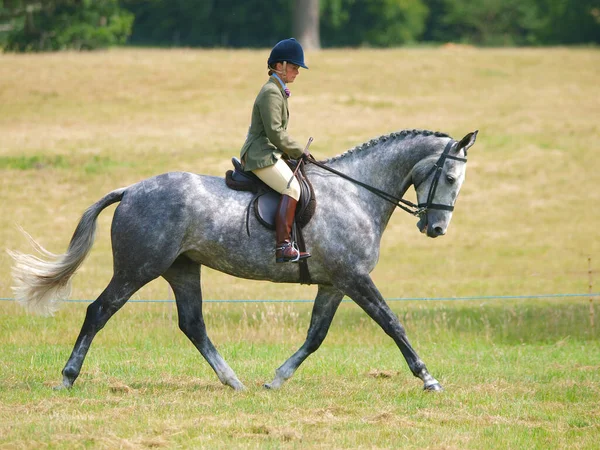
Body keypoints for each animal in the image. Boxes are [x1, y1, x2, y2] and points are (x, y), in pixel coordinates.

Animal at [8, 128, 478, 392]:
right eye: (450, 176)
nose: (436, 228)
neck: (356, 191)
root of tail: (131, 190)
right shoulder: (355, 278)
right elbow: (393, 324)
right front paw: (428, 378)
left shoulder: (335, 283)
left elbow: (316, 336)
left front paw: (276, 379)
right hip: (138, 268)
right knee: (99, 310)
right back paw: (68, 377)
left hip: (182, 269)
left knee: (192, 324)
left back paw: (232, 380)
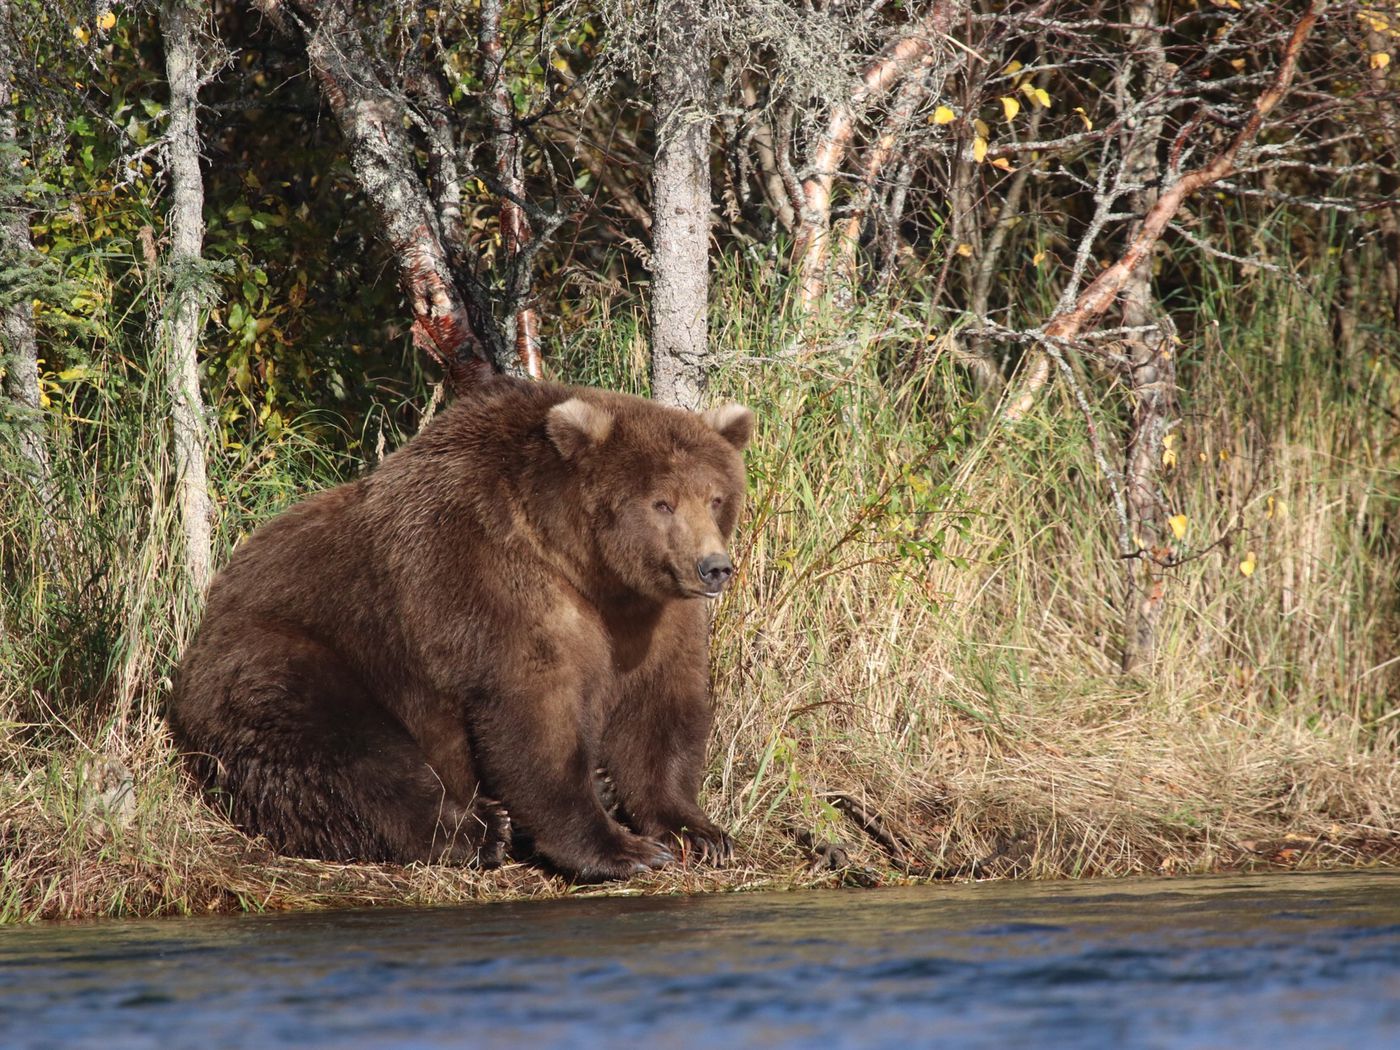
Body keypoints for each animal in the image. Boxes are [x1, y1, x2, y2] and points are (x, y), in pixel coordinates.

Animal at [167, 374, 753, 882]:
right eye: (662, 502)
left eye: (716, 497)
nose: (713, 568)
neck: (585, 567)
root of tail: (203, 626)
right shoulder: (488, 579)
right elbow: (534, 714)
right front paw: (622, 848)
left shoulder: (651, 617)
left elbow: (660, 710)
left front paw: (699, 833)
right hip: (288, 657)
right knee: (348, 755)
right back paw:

TASK TO COMPLETE — Copy the listing in full and without alteration, omitting every picture.

RESPONSE FOR THIS EXERCISE —
Body keypoints for each animal in the image. Boxes are [x1, y1, x2, y2] and points are (x, y), in pixel coordinates.

Animal at [8, 128, 478, 392]:
right eye: (450, 176)
nose: (436, 228)
neck: (356, 191)
root of tail: (131, 190)
right shoulder: (355, 278)
right elbow: (393, 324)
right front paw: (428, 378)
left shoulder: (335, 283)
left elbow: (316, 336)
left front paw: (276, 379)
right hip: (138, 268)
right knee: (99, 310)
right back paw: (68, 377)
left hip: (182, 269)
left knee: (192, 324)
left back paw: (232, 380)
Body keypoints for each animal in the image. Boxes are [x1, y1, x2, y2] and points are (x, y), in pixel coordinates.

Animal at [167, 374, 753, 882]:
right eye: (662, 502)
left eye: (716, 497)
nose: (713, 568)
neck: (585, 567)
root of tail: (203, 626)
right shoulder: (488, 579)
right elbow: (534, 714)
right front paw: (622, 848)
left shoulder: (651, 617)
left elbow: (660, 710)
left front paw: (699, 833)
right hip: (288, 657)
right knee: (348, 755)
right back paw:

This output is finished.